Meester with her Making History co-stars Neil Casey, John Gemberling, Yassir Lester, and Adam Pally at the Television Critics Association winter press tour in January 2017. Frederick M. Brown / Getty Images

Though the new series mainly plays for laughs, it finds ways to educate, using America’s past to have present-day conversations about subjects that will affect future generations. “We make jokes about the Second Amendment and how it’s been misinterpreted and then reinterpreted over the years,” Meester said, “and about women’s rights in the sense that everybody’s rights are a lot at stake right now and it’s pretty scary. It makes you think, Where would I go if I had a time machine? And it makes you — at least it makes me — grateful and skeptical of my own time period. So whether we’re using humor or just saying it outright, I think going back in time is a really great vessel for having those discussions.”

Meester with Adam Brody at the 2014 Tony Awards. Dimitrios Kambouris / Getty Images

While pontificating about possible future timelines, talk turned to how Meester, who’s about to turn 31, would like her career to be remembered ultimately. After a very contemplative pause, she said she hopes the totality of her work can be “larger than what inspires me in the moment” and that it can spark conversations about — among other things — female empowerment and casual misogyny. Which is why the one conversation Meester isn’t keen on having involves her daily offscreen life. “I’ve seen that being a woman, especially if you’re dating or married to somebody, people are more interested. And if you have a kid, they’re interested in the before and after,” she said, referring to post-pregnancy body narratives.

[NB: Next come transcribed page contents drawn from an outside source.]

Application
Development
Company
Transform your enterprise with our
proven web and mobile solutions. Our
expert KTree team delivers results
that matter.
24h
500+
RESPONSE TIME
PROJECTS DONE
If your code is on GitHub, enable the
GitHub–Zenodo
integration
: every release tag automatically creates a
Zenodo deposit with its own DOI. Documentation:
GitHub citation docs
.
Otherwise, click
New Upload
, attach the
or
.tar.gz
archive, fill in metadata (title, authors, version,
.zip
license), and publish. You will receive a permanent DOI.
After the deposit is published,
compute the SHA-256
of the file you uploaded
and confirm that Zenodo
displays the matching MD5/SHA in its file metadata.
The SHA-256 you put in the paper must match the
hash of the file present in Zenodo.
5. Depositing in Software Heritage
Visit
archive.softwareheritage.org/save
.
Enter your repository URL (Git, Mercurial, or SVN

It’s one reason why Meester and Brody have been so intensely private about their relationship; they’ve made very few joint red-carpet appearances and haven’t publicly commented on their marriage or the birth of their child. Meester’s social media accounts also entirely, and intentionally, focus on her professional endeavors.

“I would say that from experience — but mostly just this is where my gut comes in — it’s not good for me to really discuss personal stuff,” she said, before smiling and repeating the words “personal stuff” with air quotes. “It’s perpetuating a story that I don’t agree with, that I don’t like. I would just rather that if people have anything to say it’s about me and my character — and by my character, I mean my internal self, but also the character I’m playing at the moment. That it’s about my work. I don’t know if people agree, but I think and hope there is enough to say about me within that topic that is fulfilling to people. I get that maybe it’s not, because it still always comes up, but I just give as little as possible so I can feel protected and people go as far as you let them. I just don’t let them go too far.”